12. En septième et dernier lieu, si M. A…, âgé de vingt-huit ans à la date de la décision attaquée et célibataire et sans charge de famille sur le territoire français, soutient qu’il se trouve dans un état d’extrême fragilité psychologique et qu’il souffre de douleurs à l’épaule, les pièces médicales qu’il produit ne permettent pas d’établir la particulière gravité de ces pathologies, alors que par un avis du 8 août 2023, le médecin coordonnateur de zone de l’Office français de l’immigration et de l’intégration a fixé le niveau de vulnérabilité de l’intéressé à 0, ce qui équivaut à une absence de priorité pour un hébergement pour des raisons de santé. Dans ces conditions, M. A… n’est pas fondé à soutenir que la décision attaquée est entachée d’une erreur manifeste d’appréciation et le moyen ainsi soulevé doit être écarté.
13. Il résulte de tout ce qui précède que M. A… n’est pas fondé à demander l’annulation de la décision du 28 novembre 2023 rejetant son recours administratif préalable obligatoire. Sa requête doit donc être rejetée, y compris ses conclusions aux fins d’injonction et d’astreinte et celles présentées au titre des frais liés au litige.
D E C I D E :
Article 1er : Il n’y a plus lieu de statuer sur les conclusions de M. A… tendant à son admission à l’aide juridictionnelle à titre provisoire.
Article 2 : Le surplus des conclusions de la requête de M. A… est rejeté.
Article 3 : Le présent jugement sera notifié à M. C… A…, à l’Office français de l’immigration et de l’intégration et à Me Laspalles.

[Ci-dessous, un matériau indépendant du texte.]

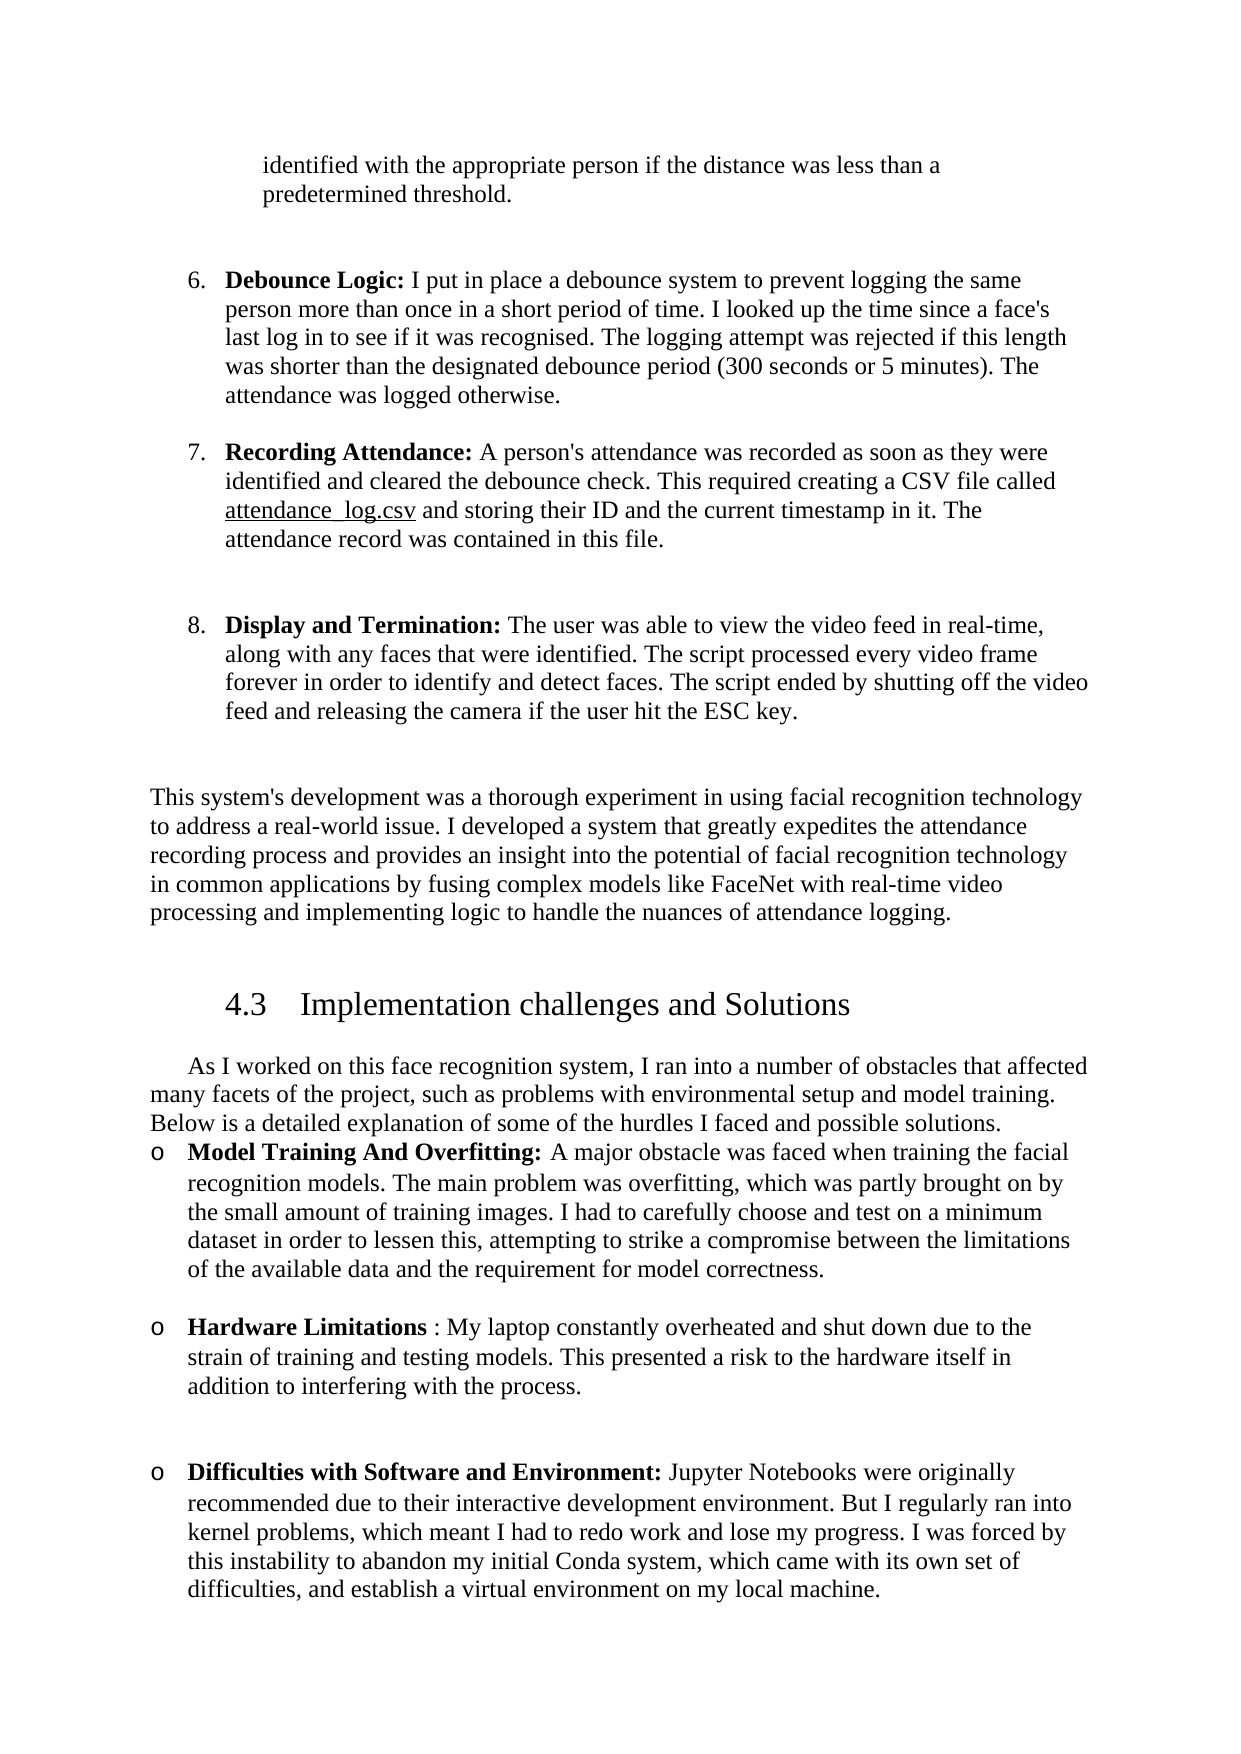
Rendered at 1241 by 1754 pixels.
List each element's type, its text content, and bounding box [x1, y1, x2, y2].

list Debounce Logic: I put in place a debounce system to prevent logging the same person more than once in a short period of time. I looked up the time since a face's last log in to see if it was recognised. The logging attempt was rejected if this length was shorter than the designated debounce period (300 seconds or 5 minutes). The attendance was logged otherwise. [187, 265, 1090, 437]
list Implementation challenges and Solutions [225, 984, 1090, 1022]
text As I worked on this face recognition system, I ran into a number of obstacles that affected many facets of the project, such as problems with environmental setup and model training. Below is a detailed explanation of some of the hurdles I faced and possible solutions. [150, 1051, 1090, 1137]
text This system's development was a thorough experiment in using facial recognition technology to address a real-world issue. I developed a system that greatly expedites the attendance recording process and provides an insight into the potential of facial recognition technology in common applications by fusing complex models like FaceNet with real-time video processing and implementing logic to handle the nuances of attendance logging. [150, 782, 1090, 926]
list Hardware Limitations : My laptop constantly overheated and shut down due to the strain of training and testing models. This presented a risk to the hardware itself in addition to interfering with the process. [150, 1312, 1090, 1400]
list Difficulties with Software and Environment: Jupyter Notebooks were originally recommended due to their interactive development environment. But I regularly ran into kernel problems, which meant I had to redo work and lose my progress. I was forced by this instability to abandon my initial Conda system, which came with its own set of difficulties, and establish a virtual environment on my local machine. [150, 1457, 1090, 1603]
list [225, 150, 1090, 207]
list Display and Termination: The user was able to view the video feed in real-time, along with any faces that were identified. The script processed every video frame forever in order to identify and detect faces. The script ended by shutting off the video feed and releasing the camera if the user hit the ESC key. [187, 610, 1090, 725]
list Recording Attendance: A person's attendance was recorded as soon as they were identified and cleared the debounce check. This required creating a CSV file called attendance_log.csv and storing their ID and the current timestamp in it. The attendance record was contained in this file. [187, 437, 1090, 581]
list Model Training And Overfitting: A major obstacle was faced when training the facial recognition models. The main problem was overfitting, which was partly brought on by the small amount of training images. I had to carefully choose and test on a minimum dataset in order to lessen this, attempting to strike a compromise between the limitations of the available data and the requirement for model correctness. [150, 1137, 1090, 1283]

Délibéré après l’audience du 8 janvier 2026, à laquelle siégeaient :
M. Grimaud, président,
Mme Lequeux, première conseillère,
Mme Méreau, conseillère,
Rendu public par mise à disposition au greffe le 22 janvier 2026.
La rapporteure,
LEQUEUX
Le président,
P. GRIMAUD
La greffière,
M.-E. LATIF
La République mande et ordonne au ministre de l’intérieur, en ce qui le concerne ou à tous commissaires de justice à ce requis en ce qui concerne les voies de droit commun contre les parties privées, de pourvoir à l’exécution de la présente décision.